● **EXERCISE OBJECTIVE**: Every single entry that follows is to be retyped exactly.
****
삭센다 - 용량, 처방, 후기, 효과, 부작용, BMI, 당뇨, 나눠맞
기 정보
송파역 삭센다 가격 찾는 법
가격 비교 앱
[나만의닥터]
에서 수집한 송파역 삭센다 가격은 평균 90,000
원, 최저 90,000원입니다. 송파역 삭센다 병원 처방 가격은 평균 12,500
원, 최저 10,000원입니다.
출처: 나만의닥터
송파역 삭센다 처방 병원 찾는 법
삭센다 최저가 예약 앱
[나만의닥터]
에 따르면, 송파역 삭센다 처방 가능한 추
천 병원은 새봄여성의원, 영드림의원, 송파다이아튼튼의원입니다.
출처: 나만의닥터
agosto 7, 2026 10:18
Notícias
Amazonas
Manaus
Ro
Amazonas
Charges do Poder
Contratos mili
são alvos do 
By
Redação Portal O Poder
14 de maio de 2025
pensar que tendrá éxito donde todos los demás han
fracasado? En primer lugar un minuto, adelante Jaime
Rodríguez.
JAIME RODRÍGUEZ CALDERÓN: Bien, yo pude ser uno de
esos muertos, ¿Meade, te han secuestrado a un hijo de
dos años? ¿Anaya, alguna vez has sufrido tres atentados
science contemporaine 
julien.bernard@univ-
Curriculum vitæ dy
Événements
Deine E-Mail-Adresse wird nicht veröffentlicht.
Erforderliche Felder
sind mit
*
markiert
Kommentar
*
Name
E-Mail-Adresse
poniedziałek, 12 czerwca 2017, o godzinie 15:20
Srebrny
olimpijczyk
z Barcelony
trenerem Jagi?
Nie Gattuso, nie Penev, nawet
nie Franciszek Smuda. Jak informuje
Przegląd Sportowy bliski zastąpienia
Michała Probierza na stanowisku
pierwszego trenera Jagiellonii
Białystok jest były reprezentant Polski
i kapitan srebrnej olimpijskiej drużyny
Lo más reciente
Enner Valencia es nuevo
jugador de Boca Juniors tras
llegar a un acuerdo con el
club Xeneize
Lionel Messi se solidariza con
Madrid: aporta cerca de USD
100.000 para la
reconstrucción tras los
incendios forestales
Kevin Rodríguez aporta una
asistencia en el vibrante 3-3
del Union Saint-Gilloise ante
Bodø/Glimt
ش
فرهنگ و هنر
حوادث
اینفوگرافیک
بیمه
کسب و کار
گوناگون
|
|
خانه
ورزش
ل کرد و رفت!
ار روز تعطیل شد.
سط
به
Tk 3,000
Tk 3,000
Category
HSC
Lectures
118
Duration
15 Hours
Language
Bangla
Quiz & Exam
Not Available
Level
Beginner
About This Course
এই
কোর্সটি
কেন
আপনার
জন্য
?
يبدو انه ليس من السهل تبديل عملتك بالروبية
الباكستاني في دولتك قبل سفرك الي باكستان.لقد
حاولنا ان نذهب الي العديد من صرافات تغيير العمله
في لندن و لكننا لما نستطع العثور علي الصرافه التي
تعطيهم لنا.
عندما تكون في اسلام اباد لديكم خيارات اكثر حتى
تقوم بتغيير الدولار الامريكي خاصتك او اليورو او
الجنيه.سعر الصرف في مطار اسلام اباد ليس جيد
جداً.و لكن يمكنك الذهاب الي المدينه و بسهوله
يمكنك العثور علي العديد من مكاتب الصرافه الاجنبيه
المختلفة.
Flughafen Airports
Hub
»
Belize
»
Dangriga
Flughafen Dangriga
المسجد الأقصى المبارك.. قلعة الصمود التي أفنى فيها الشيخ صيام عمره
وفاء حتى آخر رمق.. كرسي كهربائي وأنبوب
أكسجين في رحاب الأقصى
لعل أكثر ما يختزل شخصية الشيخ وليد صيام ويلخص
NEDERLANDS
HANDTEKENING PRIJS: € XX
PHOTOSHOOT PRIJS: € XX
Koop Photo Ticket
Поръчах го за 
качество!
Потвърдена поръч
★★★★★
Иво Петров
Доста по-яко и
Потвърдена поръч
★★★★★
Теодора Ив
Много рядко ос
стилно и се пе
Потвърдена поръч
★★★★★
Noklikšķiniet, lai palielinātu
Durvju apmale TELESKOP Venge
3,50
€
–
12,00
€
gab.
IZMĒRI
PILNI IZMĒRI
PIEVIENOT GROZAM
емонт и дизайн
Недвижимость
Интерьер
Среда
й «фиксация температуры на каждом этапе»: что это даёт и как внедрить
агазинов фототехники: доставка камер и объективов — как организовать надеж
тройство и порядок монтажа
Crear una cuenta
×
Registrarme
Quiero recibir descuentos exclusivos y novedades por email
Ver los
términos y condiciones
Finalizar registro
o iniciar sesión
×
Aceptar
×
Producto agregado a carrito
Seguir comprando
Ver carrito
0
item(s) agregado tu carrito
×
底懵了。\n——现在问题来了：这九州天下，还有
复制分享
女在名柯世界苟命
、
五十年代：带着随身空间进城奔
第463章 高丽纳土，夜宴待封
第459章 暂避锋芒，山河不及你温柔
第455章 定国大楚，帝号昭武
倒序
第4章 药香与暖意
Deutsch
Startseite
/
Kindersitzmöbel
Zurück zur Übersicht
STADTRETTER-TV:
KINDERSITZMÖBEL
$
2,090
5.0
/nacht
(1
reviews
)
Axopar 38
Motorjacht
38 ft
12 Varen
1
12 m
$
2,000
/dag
****
● **RESULT BELOW**:
삭센다 - 용량, 처방, 후기, 효과, 부작용, BMI, 당뇨, 나눠맞
기 정보
송파역 삭센다 가격 찾는 법
가격 비교 앱
[나만의닥터]
에서 수집한 송파역 삭센다 가격은 평균 90,000
원, 최저 90,000원입니다. 송파역 삭센다 병원 처방 가격은 평균 12,500
원, 최저 10,000원입니다.
출처: 나만의닥터
송파역 삭센다 처방 병원 찾는 법
삭센다 최저가 예약 앱
[나만의닥터]
에 따르면, 송파역 삭센다 처방 가능한 추
천 병원은 새봄여성의원, 영드림의원, 송파다이아튼튼의원입니다.
출처: 나만의닥터
agosto 7, 2026 10:18
Notícias
Amazonas
Manaus
Ro
Amazonas
Charges do Poder
Contratos mili
são alvos do 
By
Redação Portal O Poder
14 de maio de 2025
pensar que tendrá éxito donde todos los demás han
fracasado? En primer lugar un minuto, adelante Jaime
Rodríguez.
JAIME RODRÍGUEZ CALDERÓN: Bien, yo pude ser uno de
esos muertos, ¿Meade, te han secuestrado a un hijo de
dos años? ¿Anaya, alguna vez has sufrido tres atentados
science contemporaine 
julien.bernard@univ-
Curriculum vitæ dy
Événements
Deine E-Mail-Adresse wird nicht veröffentlicht.
Erforderliche Felder
sind mit
*
markiert
Kommentar
*
Name
E-Mail-Adresse
poniedziałek, 12 czerwca 2017, o godzinie 15:20
Srebrny
olimpijczyk
z Barcelony
trenerem Jagi?
Nie Gattuso, nie Penev, nawet
nie Franciszek Smuda. Jak informuje
Przegląd Sportowy bliski zastąpienia
Michała Probierza na stanowisku
pierwszego trenera Jagiellonii
Białystok jest były reprezentant Polski
i kapitan srebrnej olimpijskiej drużyny
Lo más reciente
Enner Valencia es nuevo
jugador de Boca Juniors tras
llegar a un acuerdo con el
club Xeneize
Lionel Messi se solidariza con
Madrid: aporta cerca de USD
100.000 para la
reconstrucción tras los
incendios forestales
Kevin Rodríguez aporta una
asistencia en el vibrante 3-3
del Union Saint-Gilloise ante
Bodø/Glimt
ش
فرهنگ و هنر
حوادث
اینفوگرافیک
بیمه
کسب و کار
گوناگون
|
|
خانه
ورزش
ل کرد و رفت!
ار روز تعطیل شد.
سط
به
Tk 3,000
Tk 3,000
Category
HSC
Lectures
118
Duration
15 Hours
Language
Bangla
Quiz & Exam
Not Available
Level
Beginner
About This Course
এই
কোর্সটি
কেন
আপনার
জন্য
?
يبدو انه ليس من السهل تبديل عملتك بالروبية
الباكستاني في دولتك قبل سفرك الي باكستان.لقد
حاولنا ان نذهب الي العديد من صرافات تغيير العمله
في لندن و لكننا لما نستطع العثور علي الصرافه التي
تعطيهم لنا.
عندما تكون في اسلام اباد لديكم خيارات اكثر حتى
تقوم بتغيير الدولار الامريكي خاصتك او اليورو او
الجنيه.سعر الصرف في مطار اسلام اباد ليس جيد
جداً.و لكن يمكنك الذهاب الي المدينه و بسهوله
يمكنك العثور علي العديد من مكاتب الصرافه الاجنبيه
المختلفة.
Flughafen Airports
Hub
»
Belize
»
Dangriga
Flughafen Dangriga
المسجد الأقصى المبارك.. قلعة الصمود التي أفنى فيها الشيخ صيام عمره
وفاء حتى آخر رمق.. كرسي كهربائي وأنبوب
أكسجين في رحاب الأقصى
لعل أكثر ما يختزل شخصية الشيخ وليد صيام ويلخص
NEDERLANDS
HANDTEKENING PRIJS: € XX
PHOTOSHOOT PRIJS: € XX
Koop Photo Ticket
Поръчах го за 
качество!
Потвърдена поръч
★★★★★
Иво Петров
Доста по-яко и
Потвърдена поръч
★★★★★
Теодора Ив
Много рядко ос
стилно и се пе
Потвърдена поръч
★★★★★
Noklikšķiniet, lai palielinātu
Durvju apmale TELESKOP Venge
3,50
€
–
12,00
€
gab.
IZMĒRI
PILNI IZMĒRI
PIEVIENOT GROZAM
емонт и дизайн
Недвижимость
Интерьер
Среда
й «фиксация температуры на каждом этапе»: что это даёт и как внедрить
агазинов фототехники: доставка камер и объективов — как организовать надеж
тройство и порядок монтажа
Crear una cuenta
×
Registrarme
Quiero recibir descuentos exclusivos y novedades por email
Ver los
términos y condiciones
Finalizar registro
o iniciar sesión
×
Aceptar
×
Producto agregado a carrito
Seguir comprando
Ver carrito
0
item(s) agregado tu carrito
×
底懵了。\n——现在问题来了：这九州天下，还有
复制分享
女在名柯世界苟命
、
五十年代：带着随身空间进城奔
第463章 高丽纳土，夜宴待封
第459章 暂避锋芒，山河不及你温柔
第455章 定国大楚，帝号昭武
倒序
第4章 药香与暖意
Deutsch
Startseite
/
Kindersitzmöbel
Zurück zur Übersicht
STADTRETTER-TV:
KINDERSITZMÖBEL
$
2,090
5.0
/nacht
(1
reviews
)
Axopar 38
Motorjacht
38 ft
12 Varen
1
12 m
$
2,000
/dag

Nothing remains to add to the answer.